LIMIT clause and Indexscan

Hello,

We have a query with LIMIT 100. There is no ORDER BY.

The query with WHERE clause with value-A returns 2 docs and takes ~25 seconds whereas with value-B it returns 100 docs but takes only 300 millisec. For value-B, there are ~99k docs in the database whereas for value-A there are only 2 docs. Execution Plan is identical for both.

On checking the plan stats, we see, that for value-A, ItemsOut for IndexScan & Fetch phase is 100k. I can understand - the planner would not be aware that there are only 2 docs until it performs a Fetch and hence until the Filter phase, ItemsIn/Out is the full data set i.e. 100k docs.
For value-B, ItemsOut for IndexScan is 2.5k!!! When value-A/value-B is not a part of the index, then how did it know that for value-B, even if it stops at 2.5k docs during the IndexScan phase, it will suffice? It baffles me! Can someone help understand pls?

Thanks

I’m guessing that the person answering this would want to see the query plan and plans stats.

As there is no ORDER BY, you want any 100 documents.
If all the predicates are pushed to indexer and no false positives possible the limit will be pushed to index scan and indexer only produces limit documents. This best case scenario.
Other wise query works as normal produces results. When final results reach limit it satisifes query semantics and stops the query. I,e in value-B

As in case of value-A if predicates not part of index and you can end up doing whole scan of collection because excepting more results present and query semantics not satisfied yet.
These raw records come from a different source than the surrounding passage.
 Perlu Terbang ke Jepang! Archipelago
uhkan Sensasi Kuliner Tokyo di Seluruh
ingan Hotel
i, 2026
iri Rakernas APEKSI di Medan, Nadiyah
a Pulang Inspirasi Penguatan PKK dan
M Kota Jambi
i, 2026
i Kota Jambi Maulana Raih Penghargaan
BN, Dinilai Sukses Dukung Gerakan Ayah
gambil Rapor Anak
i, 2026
See https://www.couchbase.com/blog/wp-content/uploads/2017/10/N1QL-A-Practical-Guide-2nd-Edition.pdf Page 89

Best way is define index such that it has all predicates part of index keys.
Improvements in 7.1.3
https://issues.couchbase.com/browse/MB-51817
https://issues.couchbase.com/browse/MB-40499

Thanks @vsr1

The query including the predicate is identical. Only difference is that the value for one of the filters is different. e.g. field_x=A for the slower execution & field_x=B for the faster execution.

“field_x” is not a part of index but that is the case for both executions. So we expected that for both executions, the ItemsIn/Out would be same till the Fetch phase. But that is not the case.

That is expected.
Each operator works on different thread. Once limit reached it stops all earlier operators.

Thanks again @vsr1

its an aha! moment

By “thread”, believe you meant a couchbase thread? To make sure that I am getting this right:
Fetch will not wait for indexScan to complete. Instead, while IndexScan is still in progress, Fetch will get started for some of the keys returned by IndexScan. While Fetch is still in progress, Filter will start for some of the docs from the Fetch. At this point, if the count reaches 100, then it will ask Fetch & IndexScan to stop. Am I describing it correctly?
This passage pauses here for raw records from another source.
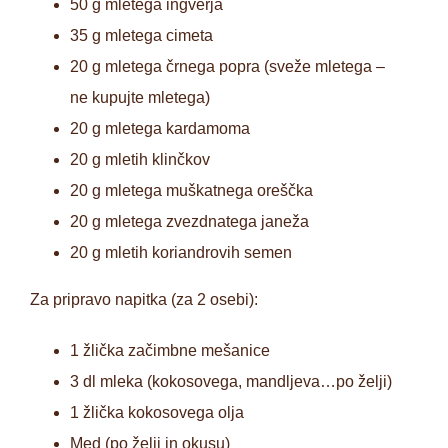
50 g mletega ingverja
35 g mletega cimeta
20 g mletega črnega popra (sveže mletega –
ne kupujte mletega)
20 g mletega kardamoma
20 g mletih klinčkov
20 g mletega muškatnega oreščka
20 g mletega zvezdnatega janeža
20 g mletih koriandrovih semen
Za pripravo napitka (za 2 osebi):
1 žlička začimbne mešanice
3 dl mleka (kokosovega, mandljeva…po želji)
1 žlička kokosovega olja
Med (po želji in okusu)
So, in case of field-x=A, with LIMIT 100, since there are only 2 docs, it will never reach the count of 100 and hence it has to wait for entire IndexScan to complete then entire Fetch to complete and so on. Whereas in case of field-x=B, with LIMIT 100, since there are approx. 99k docs, as soon as it hits a count of 100, all operations are stopped and does not have to wait for IndexScan/Fetch to complete.

Thanks

You got it. This is how most RDBMS also does they call different names operator/iterator/thread etc. In couchbase each operator is run on different go ( it uses golang) thread

FYI: This way better utilize CPUs, less memory usage, results can be streamed and low latencies. Some of operators are stop and go. i.e. Until it completes it can’t output row. Example ORDER BY, GROUP BY. last row can be first one.